> [TASK DIRECTIONS]:
Below are some records. Print exactly the lines between the one holding "### Test 5: Sin conflictos Git" and the one holding "- [x] ✅ Sin conflictos Git", inclusive, and nothing else.
========================================
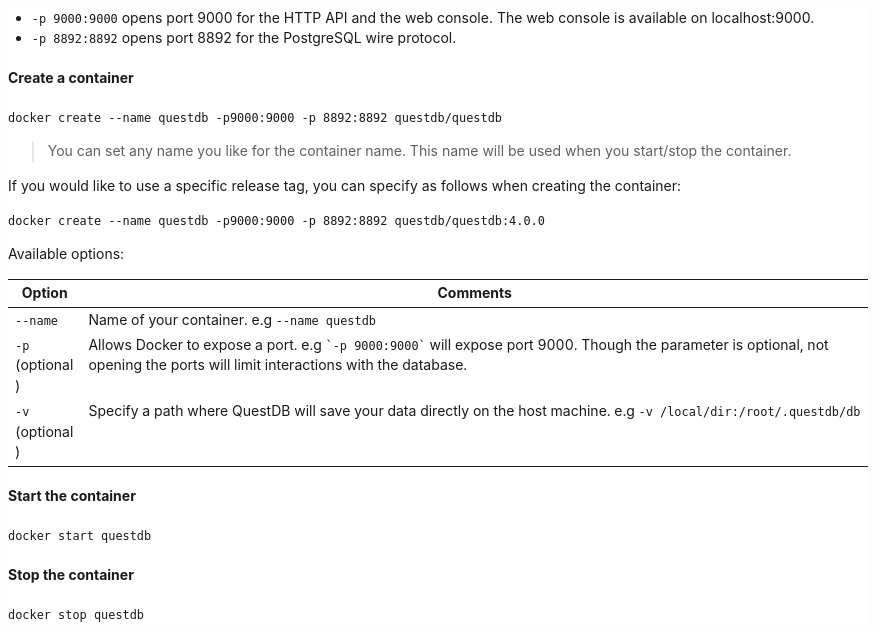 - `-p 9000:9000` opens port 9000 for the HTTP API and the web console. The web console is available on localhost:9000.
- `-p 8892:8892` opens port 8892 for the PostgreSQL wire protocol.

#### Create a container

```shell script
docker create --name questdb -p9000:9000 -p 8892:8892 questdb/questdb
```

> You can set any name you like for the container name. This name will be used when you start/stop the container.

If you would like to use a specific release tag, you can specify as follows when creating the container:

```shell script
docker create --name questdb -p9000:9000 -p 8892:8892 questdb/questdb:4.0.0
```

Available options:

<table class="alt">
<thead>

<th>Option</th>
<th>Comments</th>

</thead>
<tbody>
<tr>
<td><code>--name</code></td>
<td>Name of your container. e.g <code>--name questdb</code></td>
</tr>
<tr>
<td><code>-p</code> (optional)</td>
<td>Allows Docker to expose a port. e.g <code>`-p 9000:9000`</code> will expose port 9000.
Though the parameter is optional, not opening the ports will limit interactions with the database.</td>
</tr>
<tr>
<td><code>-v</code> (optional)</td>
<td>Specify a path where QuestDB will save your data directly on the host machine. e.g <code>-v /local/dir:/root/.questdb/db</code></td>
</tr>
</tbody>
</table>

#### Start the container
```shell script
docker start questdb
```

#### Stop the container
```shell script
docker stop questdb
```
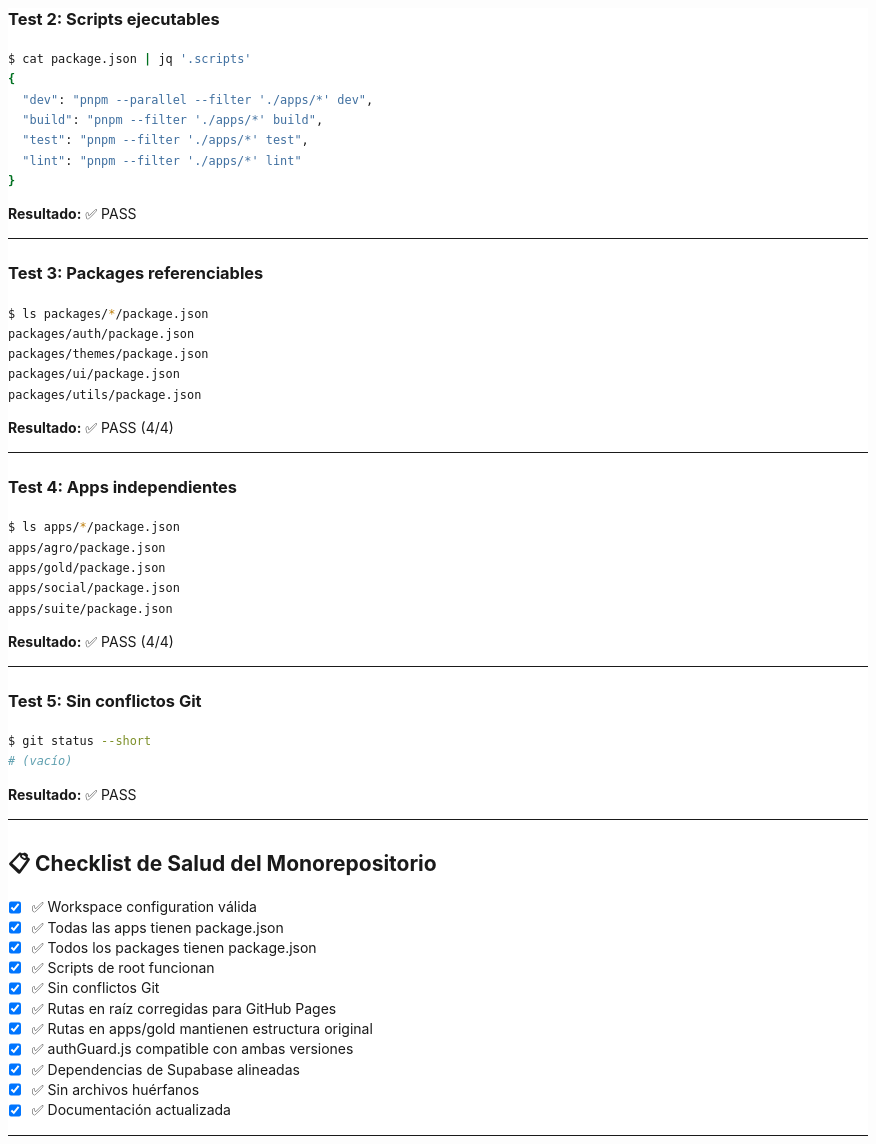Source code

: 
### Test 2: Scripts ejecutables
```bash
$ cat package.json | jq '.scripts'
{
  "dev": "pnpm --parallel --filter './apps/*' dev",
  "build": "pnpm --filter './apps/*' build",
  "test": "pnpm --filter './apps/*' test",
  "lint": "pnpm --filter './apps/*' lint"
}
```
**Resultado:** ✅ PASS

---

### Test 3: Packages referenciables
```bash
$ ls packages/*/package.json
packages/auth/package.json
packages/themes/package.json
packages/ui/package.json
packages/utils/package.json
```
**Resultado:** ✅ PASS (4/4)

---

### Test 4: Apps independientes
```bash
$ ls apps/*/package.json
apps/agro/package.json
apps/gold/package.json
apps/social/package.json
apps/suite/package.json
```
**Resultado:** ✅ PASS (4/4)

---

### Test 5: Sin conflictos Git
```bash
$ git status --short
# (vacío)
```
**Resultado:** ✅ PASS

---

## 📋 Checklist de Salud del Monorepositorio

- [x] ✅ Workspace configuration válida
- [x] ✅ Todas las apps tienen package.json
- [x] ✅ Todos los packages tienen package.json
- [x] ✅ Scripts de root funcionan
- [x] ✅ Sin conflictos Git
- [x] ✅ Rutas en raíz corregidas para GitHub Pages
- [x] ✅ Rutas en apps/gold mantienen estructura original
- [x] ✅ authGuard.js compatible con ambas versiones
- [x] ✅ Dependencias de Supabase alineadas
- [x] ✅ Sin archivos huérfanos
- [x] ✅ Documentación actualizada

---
========================================
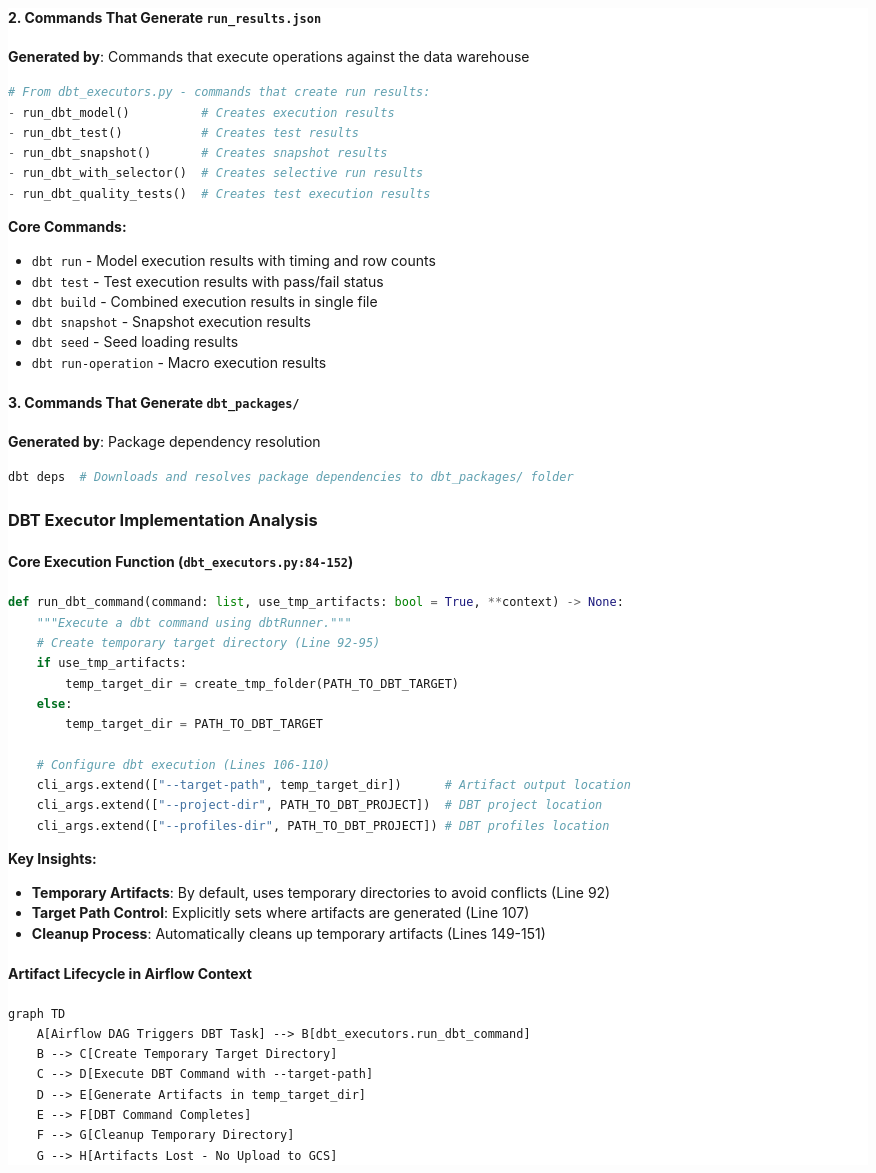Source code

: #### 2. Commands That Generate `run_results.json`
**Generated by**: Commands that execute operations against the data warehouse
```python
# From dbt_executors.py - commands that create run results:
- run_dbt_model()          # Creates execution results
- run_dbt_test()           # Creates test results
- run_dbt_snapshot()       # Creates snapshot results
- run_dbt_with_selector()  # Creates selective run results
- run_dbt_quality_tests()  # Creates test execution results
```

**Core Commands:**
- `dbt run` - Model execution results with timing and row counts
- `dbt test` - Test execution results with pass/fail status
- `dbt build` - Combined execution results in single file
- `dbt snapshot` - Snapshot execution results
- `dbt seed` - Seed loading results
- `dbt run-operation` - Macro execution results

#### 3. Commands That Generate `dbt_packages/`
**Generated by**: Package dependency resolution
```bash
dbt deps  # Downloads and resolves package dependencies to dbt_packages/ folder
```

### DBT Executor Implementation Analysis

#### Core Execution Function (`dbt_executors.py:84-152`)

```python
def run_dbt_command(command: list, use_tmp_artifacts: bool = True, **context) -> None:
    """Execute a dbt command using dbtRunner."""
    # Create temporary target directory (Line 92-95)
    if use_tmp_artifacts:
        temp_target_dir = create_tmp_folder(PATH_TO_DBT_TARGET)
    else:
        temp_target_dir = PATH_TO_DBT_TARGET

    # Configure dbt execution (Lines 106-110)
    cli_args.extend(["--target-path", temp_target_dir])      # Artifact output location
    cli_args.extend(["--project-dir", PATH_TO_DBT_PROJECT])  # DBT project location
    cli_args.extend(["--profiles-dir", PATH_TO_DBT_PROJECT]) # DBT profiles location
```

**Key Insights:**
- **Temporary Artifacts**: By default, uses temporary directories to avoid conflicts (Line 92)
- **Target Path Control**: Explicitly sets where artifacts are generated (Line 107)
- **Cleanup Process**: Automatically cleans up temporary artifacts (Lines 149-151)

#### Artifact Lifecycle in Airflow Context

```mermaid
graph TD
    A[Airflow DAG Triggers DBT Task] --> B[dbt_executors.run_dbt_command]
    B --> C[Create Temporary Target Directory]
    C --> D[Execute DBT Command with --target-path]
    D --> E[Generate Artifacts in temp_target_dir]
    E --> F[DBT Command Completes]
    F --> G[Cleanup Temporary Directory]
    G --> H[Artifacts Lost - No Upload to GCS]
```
========================================
> [SOLUTION]:
### Test 5: Sin conflictos Git
```bash
$ git status --short
# (vacío)
```
**Resultado:** ✅ PASS

---

## 📋 Checklist de Salud del Monorepositorio

- [x] ✅ Workspace configuration válida
- [x] ✅ Todas las apps tienen package.json
- [x] ✅ Todos los packages tienen package.json
- [x] ✅ Scripts de root funcionan
- [x] ✅ Sin conflictos Git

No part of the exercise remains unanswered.